Task directions: I'd like the entries repeated exactly, without their pictures.

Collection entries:

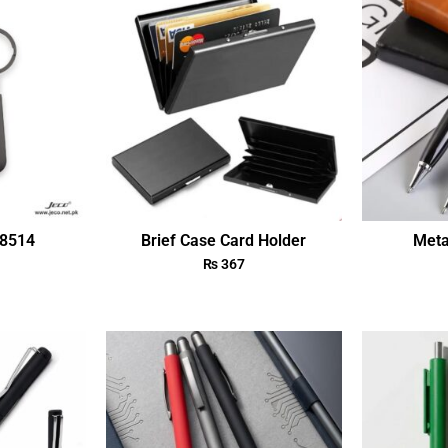
18514
Brief Case Card Holder
Meta
₨
367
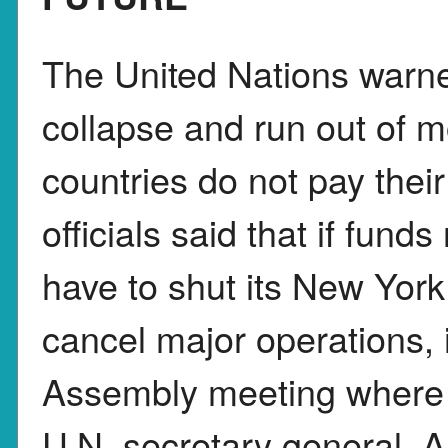
The United Nations warned
collapse and run out of 
countries do not pay thei
officials said that if fund
have to shut its New Yor
cancel major operations, 
Assembly meeting where 
U.N. secretary general, A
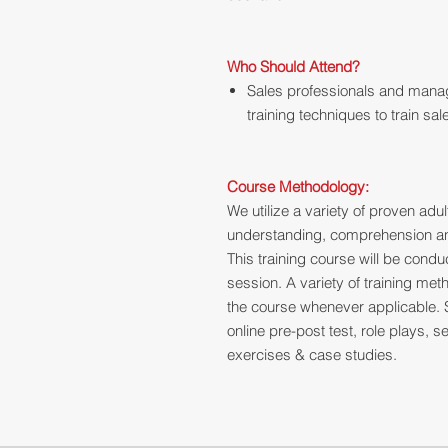
Who Should Attend?
Sales professionals and manag
training techniques to train sa
Course Methodology:
We utilize a variety of proven ad
understanding, comprehension and
This training course will be cond
session. A variety of training me
the course whenever applicable. 
online pre-post test, role plays,
exercises & case studies.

Task solution:
18514
Brief Case Card Holder
Meta
₨
367
The United Nations warned
collapse and run out of 
countries do not pay thei
officials said that if fund
have to shut its New Yor
cancel major operations, 
Assembly meeting where 
U.N. secretary general, A
Who Should Attend?
Sales professionals and manag
training techniques to train sa
Course Methodology:
We utilize a variety of proven ad
understanding, comprehension and
This training course will be cond
session. A variety of training me
the course whenever applicable. 
online pre-post test, role plays,
exercises & case studies.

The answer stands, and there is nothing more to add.